Candidates pitch ways to curb crime
More resources, private security, community policing and drug strategies have been pitched to tackle the perceived rise in crime across the Pilbara ahead of the State Election.
Antisocial behaviour has been in the spotlight recently, particularly in South Hedland where recent CCTV footage of a brawl outside the shopping centre revealed the scale of the problem local authorities were dealing with.
Pilbara Shooters, Fishers and Farmers candidate Fiona White-Hartig said she would push to set up private security patrols, as well as get more police on the beat across the Pilbara.
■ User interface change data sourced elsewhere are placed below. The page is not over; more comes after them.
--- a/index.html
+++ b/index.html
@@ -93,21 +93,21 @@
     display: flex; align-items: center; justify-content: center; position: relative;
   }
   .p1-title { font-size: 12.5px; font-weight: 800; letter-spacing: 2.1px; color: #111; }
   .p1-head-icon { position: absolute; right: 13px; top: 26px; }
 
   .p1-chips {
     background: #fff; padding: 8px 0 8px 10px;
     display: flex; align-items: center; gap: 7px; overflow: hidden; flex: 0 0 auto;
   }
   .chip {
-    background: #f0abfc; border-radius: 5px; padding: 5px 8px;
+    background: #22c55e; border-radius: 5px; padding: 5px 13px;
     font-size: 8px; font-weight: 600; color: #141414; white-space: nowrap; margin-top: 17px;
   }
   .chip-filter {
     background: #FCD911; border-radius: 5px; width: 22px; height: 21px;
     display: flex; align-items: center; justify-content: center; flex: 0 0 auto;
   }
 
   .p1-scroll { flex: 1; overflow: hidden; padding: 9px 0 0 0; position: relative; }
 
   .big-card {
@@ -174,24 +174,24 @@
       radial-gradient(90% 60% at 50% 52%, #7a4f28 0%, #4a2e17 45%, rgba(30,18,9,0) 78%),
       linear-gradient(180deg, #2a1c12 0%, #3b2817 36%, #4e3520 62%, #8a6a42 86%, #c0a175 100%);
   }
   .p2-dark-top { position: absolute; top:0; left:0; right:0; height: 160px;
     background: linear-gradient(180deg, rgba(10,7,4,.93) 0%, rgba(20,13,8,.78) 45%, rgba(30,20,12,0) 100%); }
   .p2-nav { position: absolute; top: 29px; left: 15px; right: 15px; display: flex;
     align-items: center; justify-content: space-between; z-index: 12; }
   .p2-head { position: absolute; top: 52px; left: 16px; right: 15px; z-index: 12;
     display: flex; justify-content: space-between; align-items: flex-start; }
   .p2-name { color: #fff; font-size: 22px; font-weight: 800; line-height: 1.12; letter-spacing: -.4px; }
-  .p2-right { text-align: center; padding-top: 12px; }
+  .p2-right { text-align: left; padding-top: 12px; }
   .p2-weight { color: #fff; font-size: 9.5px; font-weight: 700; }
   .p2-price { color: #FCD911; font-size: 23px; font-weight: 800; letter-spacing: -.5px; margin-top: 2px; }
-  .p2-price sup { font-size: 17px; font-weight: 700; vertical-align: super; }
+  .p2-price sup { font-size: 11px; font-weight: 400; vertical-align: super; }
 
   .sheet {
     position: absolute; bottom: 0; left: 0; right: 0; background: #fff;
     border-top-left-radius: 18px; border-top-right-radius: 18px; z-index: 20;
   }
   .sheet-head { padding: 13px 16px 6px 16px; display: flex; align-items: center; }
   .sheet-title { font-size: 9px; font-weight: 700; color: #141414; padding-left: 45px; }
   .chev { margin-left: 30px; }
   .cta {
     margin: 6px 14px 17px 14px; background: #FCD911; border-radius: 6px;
“I have been told crime has spiked 23 per cent over last year’s figures in the City of Karratha and I would expect similar, if not more, in Port Hedland,” she said.
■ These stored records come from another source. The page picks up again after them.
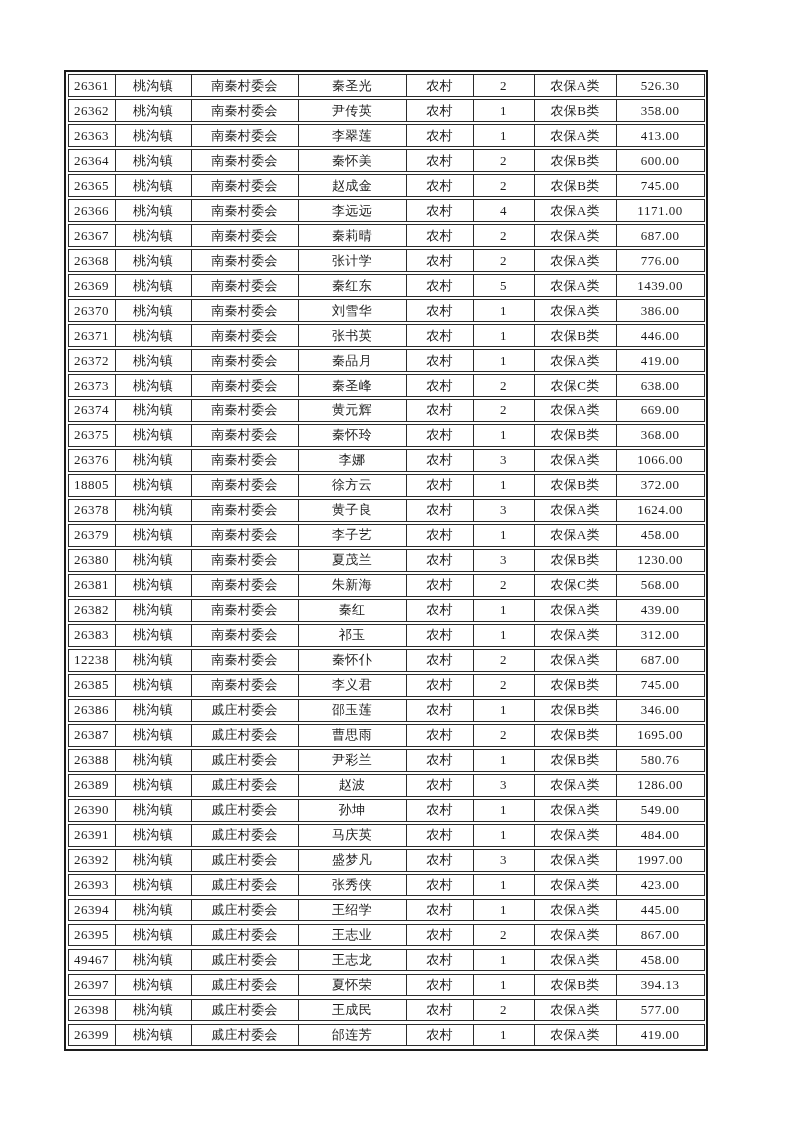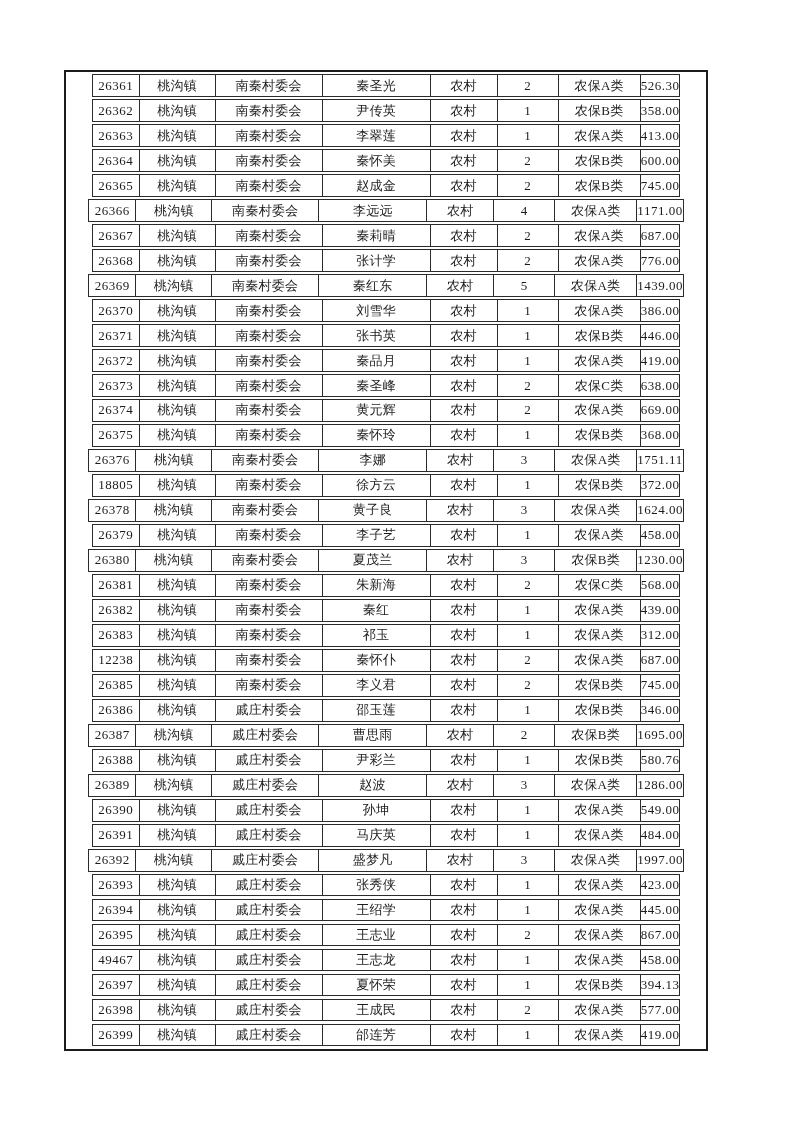--- a/index.html
+++ b/index.html
@@ -20,21 +20,20 @@
     position: absolute;
     left: 64px;
     top: 70px;
     width: 644px;
     border: 2px solid #1c1c1c;
     display: flex;
     flex-direction: column;
     gap: 2.4px;
     padding: 2.4px 1.5px;
     background: #ffffff;
-    align-items: center;
   }
   .row {
     display: grid;
     grid-template-columns: 46px 76px 107px 108px 67px 61px 82px 1fr;
     height: 22.6px;
     border: 1px solid #2b2b2b;
     background: #ffffff;
   }
   .row > div {
     display: flex;
@@ -221,21 +220,21 @@
   </div>
 
   <div class="row">
     <div class="num">26376</div>
     <div>桃沟镇</div>
     <div>南秦村委会</div>
     <div>李娜</div>
     <div>农村</div>
     <div class="num">3</div>
     <div>农保A类</div>
-    <div class="num">1751.11</div>
+    <div class="num">1066.00</div>
   </div>
 
   <div class="row">
     <div class="num">18805</div>
     <div>桃沟镇</div>
     <div>南秦村委会</div>
     <div>徐方云</div>
     <div>农村</div>
     <div class="num">1</div>
     <div>农保B类</div>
“The nature of policing has changed dramatically — we need a higher presence of police to deal with intricacies such as domestic violence and increases in drug abuse.
“We can’t keep burying our heads in the sand. There needs to be a strong but holistic stance coming from all sectors of the community.”
Ms White-Hartig said private security patrols would be a deterrent to loitering, which she said had been a major cause of alcohol-related antisocial behaviour recently.
She said although a partnership between the liquor accord and elders in Newman had curbed alcohol abuse, drugs remained a big issue.
Pilbara MLA and WA Nationals leader Brendon Grylls said he did not believe private security patrols would discourage antisocial behaviour.
“I think it makes people feel slightly better, but I don’t think it makes much difference,” he said.
“Calling for more police is a throwaway line from candidates who haven’t actually had the job of running the State. I think there is a big dichotomy in asking for more police officers and opposing a new revenue source that could actually pay for them.” Mr Grylls said he would announce plans to boost effectiveness of community policing ahead of the election.
Labor Member for Mining and Pastoral Stephen Dawson said a good first step would be to change the layout of the South Hedland shops where a taxi rank, ATM and bottle shop were right next to each other.
“It’s not just a case of more police or better resourcing — it is also to do with better policy,” he said.
Mr Dawson said WA Labor’s hard-line policy on meth dealing showed the party was serious about tackling drug use and crime.
“It is not an easy problem to fix, but this mob has had eight and half years and they have done nothing,” he said. “I have sat outside a house where people come and go — they are taxied in work vans to do what looks like buying drugs.”
Mr Dawson said Labor’s policy also featured measures to provide better access to rehabilitation and detox services for those committing minor offences.
Pilbara Liberal candidate Mark Alchin said revenue may need to be prioritised away from various projects to tackle what he described as a “priority issue”.
“Things are in crisis here — when you have such a high level of domestic violence, you need an intervention strategy,” he said.
“That deals with the immediate issue, but the broader fix is about getting these people once they have sobered up back into work.”
Mr Alchin said drug use was an issue right across regional WA.
“When people don’t have a purpose or a job, they will turn to substance to numb the pain,” he said.
“The State Government can’t fix all the issues, we have to get community and local government involved.”
Greens candidate Brent McKenna said the party would look to tackle the drivers of crime, such as drugs, rather than focusing on penalties.